[Source passage Boundary: Start]

Skip to content

GeoJSON Conversion

gpio can convert GeoParquet files to GeoJSON format, with a focus on streaming output for vector tile generation workflows.

Overview

The gpio convert geojson command supports two modes:

  1. Streaming Mode (default): Outputs newline-delimited GeoJSON (GeoJSONSeq) to stdout, designed for piping to tools like tippecanoe
  2. File Mode: Writes a standard GeoJSON FeatureCollection to a file

Streaming to tippecanoe for PMTiles

The primary use case is generating PMTiles or MBTiles from GeoParquet data by piping to tippecanoe:

# Basic PMTiles generation
gpio convert geojson buildings.parquet | tippecanoe -P -o buildings.pmtiles

# With layer name
gpio convert geojson roads.parquet | tippecanoe -P -l roads -o roads.pmtiles

# Generate MBTiles instead
gpio convert geojson data.parquet | tippecanoe -P -o tiles.mbtiles

Why Streaming Works with tippecanoe

The streaming output includes RFC 8142 record separators by default. These special characters (\x1e) enable tippecanoe's parallel mode (-P flag), which significantly speeds up tile generation by allowing tippecanoe to process features in parallel.

[Source passage Boundary: End]
[Entries provided Boundary: Start]

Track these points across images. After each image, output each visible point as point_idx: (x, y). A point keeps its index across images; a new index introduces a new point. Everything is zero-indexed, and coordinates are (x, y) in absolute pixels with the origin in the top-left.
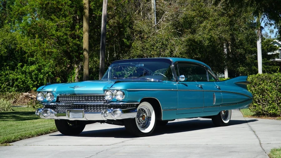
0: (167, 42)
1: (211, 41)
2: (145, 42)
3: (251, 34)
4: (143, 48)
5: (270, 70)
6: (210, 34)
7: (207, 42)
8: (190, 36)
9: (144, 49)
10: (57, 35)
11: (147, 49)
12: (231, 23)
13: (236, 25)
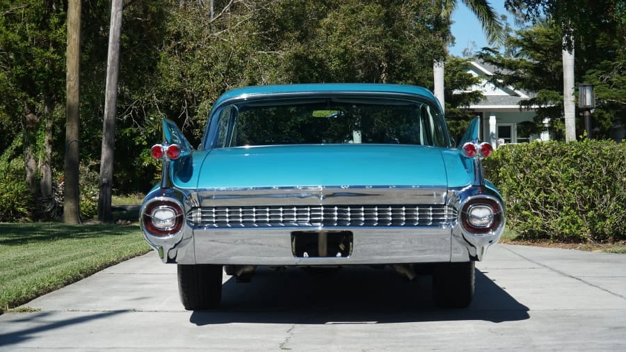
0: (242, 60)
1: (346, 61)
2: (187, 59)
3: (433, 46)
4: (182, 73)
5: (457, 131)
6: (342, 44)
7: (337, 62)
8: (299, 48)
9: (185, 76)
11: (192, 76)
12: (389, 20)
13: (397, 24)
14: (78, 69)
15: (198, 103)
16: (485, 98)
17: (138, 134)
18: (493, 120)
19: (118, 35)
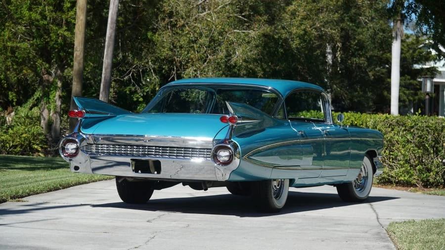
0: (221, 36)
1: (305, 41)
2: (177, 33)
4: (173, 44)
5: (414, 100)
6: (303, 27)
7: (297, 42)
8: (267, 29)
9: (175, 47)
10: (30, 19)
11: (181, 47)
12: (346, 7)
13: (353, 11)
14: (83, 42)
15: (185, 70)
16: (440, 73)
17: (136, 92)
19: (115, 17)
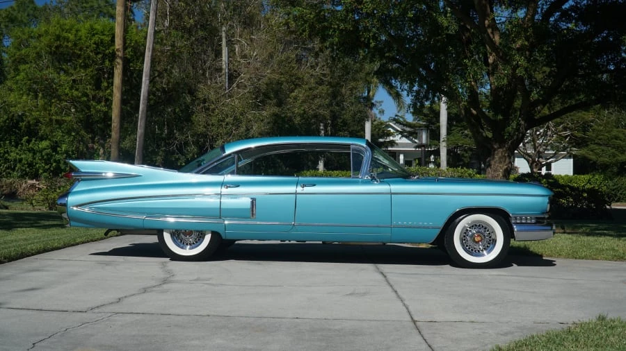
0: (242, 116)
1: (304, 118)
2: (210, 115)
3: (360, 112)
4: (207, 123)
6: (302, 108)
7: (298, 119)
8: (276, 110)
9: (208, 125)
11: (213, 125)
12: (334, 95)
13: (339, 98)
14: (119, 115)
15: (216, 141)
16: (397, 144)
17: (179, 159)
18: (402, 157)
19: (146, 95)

[Entries provided Boundary: End]
[Entries provided Boundary: Start]

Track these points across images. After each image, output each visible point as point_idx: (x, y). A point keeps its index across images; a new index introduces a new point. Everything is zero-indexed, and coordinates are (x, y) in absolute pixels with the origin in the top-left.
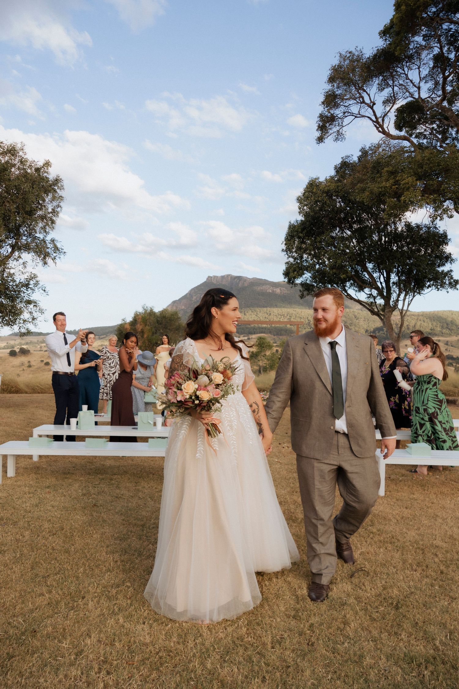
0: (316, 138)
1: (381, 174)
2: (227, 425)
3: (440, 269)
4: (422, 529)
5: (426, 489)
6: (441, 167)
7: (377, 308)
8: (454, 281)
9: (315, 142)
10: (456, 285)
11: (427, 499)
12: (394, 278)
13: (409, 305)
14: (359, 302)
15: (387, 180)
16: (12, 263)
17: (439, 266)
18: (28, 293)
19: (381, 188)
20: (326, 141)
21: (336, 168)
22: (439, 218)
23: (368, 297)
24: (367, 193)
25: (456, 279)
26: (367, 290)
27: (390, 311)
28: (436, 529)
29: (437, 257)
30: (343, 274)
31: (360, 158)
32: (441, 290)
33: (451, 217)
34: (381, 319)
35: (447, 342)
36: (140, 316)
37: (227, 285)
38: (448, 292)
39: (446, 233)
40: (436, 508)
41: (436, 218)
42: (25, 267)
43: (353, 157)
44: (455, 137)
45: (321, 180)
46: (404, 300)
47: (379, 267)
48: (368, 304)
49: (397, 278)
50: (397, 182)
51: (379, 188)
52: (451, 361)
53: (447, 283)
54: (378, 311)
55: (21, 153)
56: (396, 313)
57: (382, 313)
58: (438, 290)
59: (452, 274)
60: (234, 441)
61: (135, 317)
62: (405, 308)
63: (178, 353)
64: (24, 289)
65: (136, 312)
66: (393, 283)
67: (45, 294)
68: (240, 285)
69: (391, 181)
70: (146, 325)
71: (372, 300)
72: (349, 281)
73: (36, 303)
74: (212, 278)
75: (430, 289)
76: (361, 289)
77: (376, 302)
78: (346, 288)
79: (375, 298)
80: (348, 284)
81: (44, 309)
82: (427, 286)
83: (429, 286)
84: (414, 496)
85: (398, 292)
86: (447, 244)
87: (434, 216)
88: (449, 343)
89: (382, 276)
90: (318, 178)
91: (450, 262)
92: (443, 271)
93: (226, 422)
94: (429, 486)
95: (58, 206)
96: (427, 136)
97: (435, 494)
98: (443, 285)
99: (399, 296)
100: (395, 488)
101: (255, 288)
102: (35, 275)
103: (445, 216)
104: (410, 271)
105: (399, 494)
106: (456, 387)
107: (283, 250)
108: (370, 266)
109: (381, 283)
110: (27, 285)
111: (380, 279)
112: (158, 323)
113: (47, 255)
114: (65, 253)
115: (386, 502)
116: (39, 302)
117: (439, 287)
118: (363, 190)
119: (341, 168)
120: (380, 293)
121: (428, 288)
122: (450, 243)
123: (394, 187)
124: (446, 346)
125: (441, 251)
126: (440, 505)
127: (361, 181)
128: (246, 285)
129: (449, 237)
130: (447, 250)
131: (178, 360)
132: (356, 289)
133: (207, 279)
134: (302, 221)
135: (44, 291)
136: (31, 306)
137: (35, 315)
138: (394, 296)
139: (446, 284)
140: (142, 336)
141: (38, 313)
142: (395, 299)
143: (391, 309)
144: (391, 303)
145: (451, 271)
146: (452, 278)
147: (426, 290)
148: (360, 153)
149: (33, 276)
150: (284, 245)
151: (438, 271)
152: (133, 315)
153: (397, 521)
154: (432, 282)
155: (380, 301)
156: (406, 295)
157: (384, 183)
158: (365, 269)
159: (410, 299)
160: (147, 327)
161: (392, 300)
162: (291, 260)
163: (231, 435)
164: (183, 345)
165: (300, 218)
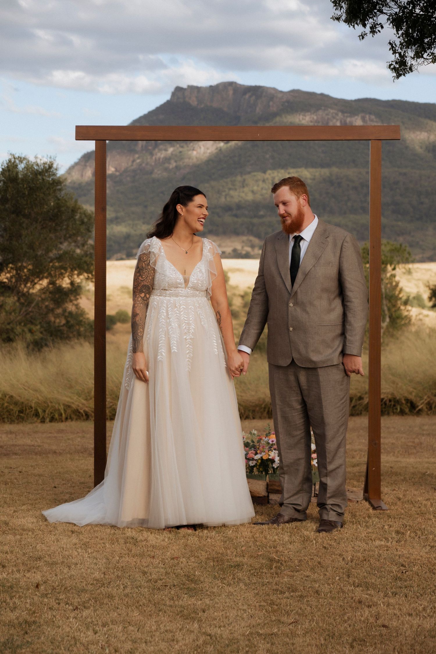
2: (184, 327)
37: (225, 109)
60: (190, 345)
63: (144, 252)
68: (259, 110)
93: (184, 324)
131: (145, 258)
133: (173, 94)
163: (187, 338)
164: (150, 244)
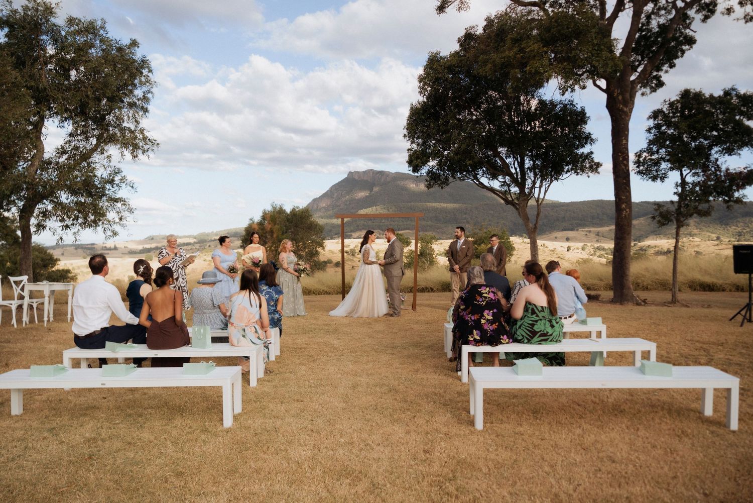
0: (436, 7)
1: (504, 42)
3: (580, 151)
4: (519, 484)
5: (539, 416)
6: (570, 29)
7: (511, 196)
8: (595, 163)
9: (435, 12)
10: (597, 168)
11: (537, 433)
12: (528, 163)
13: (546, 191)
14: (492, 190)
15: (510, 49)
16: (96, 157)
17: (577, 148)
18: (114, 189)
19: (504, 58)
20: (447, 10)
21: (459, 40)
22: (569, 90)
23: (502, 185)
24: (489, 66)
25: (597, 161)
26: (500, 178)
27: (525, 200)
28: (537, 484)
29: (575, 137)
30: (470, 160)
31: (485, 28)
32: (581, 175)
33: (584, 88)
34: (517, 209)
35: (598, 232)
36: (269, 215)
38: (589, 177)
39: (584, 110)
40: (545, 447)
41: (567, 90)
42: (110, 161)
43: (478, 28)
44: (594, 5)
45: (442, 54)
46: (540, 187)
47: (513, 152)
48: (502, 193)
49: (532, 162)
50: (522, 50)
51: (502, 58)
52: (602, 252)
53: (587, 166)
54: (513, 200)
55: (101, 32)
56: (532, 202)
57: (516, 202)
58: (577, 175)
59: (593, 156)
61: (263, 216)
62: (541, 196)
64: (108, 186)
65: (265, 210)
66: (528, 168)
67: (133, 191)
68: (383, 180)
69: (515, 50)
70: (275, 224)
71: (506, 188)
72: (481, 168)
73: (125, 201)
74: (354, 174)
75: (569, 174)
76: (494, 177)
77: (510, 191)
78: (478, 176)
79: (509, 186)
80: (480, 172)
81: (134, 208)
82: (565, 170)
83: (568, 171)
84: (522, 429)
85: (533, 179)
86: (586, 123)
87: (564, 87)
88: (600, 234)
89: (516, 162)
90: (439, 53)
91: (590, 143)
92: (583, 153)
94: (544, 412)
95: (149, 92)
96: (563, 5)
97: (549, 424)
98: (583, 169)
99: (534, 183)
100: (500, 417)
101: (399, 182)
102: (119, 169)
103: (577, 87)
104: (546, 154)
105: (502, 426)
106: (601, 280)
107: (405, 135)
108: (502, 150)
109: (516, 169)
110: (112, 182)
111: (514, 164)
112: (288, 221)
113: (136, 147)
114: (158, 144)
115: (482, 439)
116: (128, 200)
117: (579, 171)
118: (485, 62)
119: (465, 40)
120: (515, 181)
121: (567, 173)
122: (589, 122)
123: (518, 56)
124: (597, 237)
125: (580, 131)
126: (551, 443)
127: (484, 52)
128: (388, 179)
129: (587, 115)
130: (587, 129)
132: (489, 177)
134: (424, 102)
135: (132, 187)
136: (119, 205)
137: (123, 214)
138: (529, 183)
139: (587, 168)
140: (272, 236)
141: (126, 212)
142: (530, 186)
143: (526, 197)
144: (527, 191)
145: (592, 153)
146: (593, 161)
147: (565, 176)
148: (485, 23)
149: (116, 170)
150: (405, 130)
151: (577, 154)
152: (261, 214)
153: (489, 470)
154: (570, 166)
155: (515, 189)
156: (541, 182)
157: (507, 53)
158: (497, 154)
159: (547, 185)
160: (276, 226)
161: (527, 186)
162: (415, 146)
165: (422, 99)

[Entries provided Boundary: End]

» Task: In the GeoJSON conversion guide, which tippecanoe flag do the RFC 8142 record separators in the streaming output enable?

» Solution to this problem: The -P flag, which turns on tippecanoe's parallel mode.